>>>>>

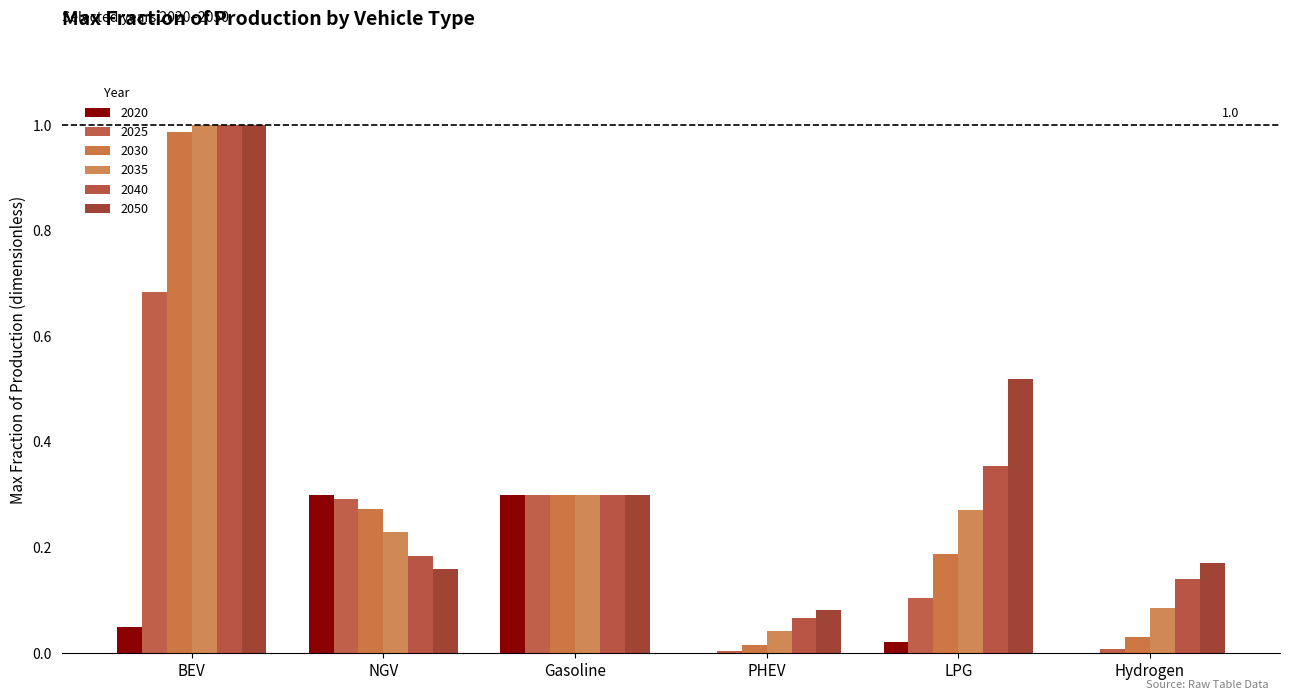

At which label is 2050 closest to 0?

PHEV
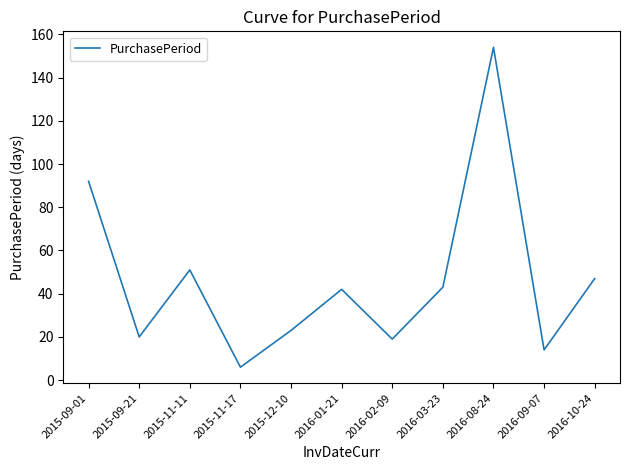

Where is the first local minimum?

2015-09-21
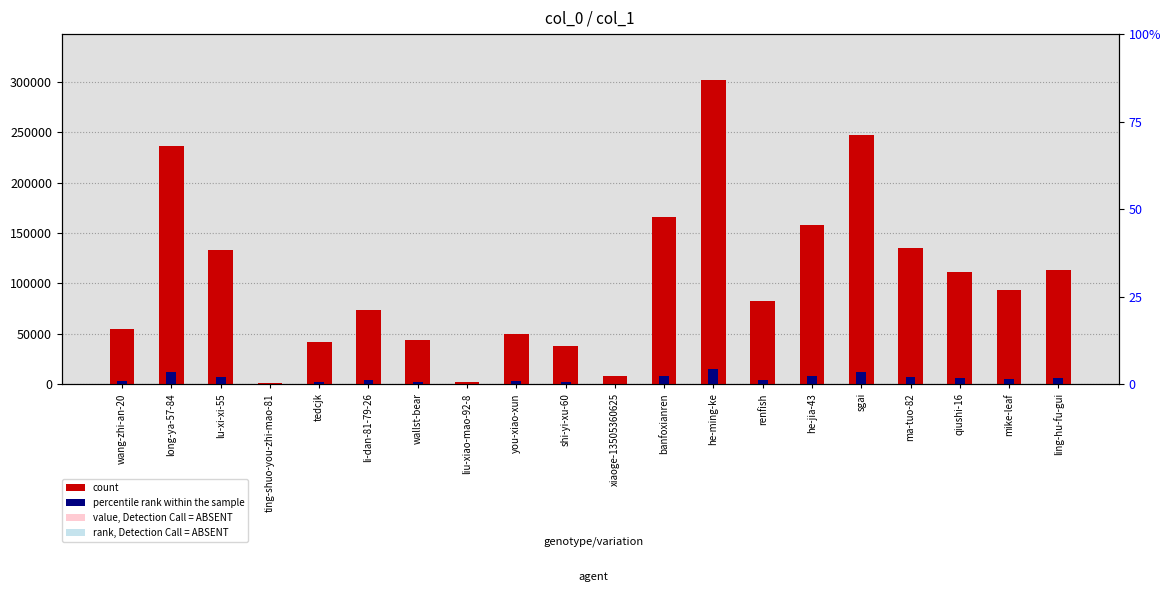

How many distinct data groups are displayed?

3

<<<<<

Put the text lines of the records above into a JSON list of strings, one string per line, with blank lines dropped. Leave the pictures out.

[
  "At which label is 2050 closest to 0?",
  "PHEV",
  "Where is the first local minimum?",
  "2015-09-21",
  "How many distinct data groups are displayed?",
  "3"
]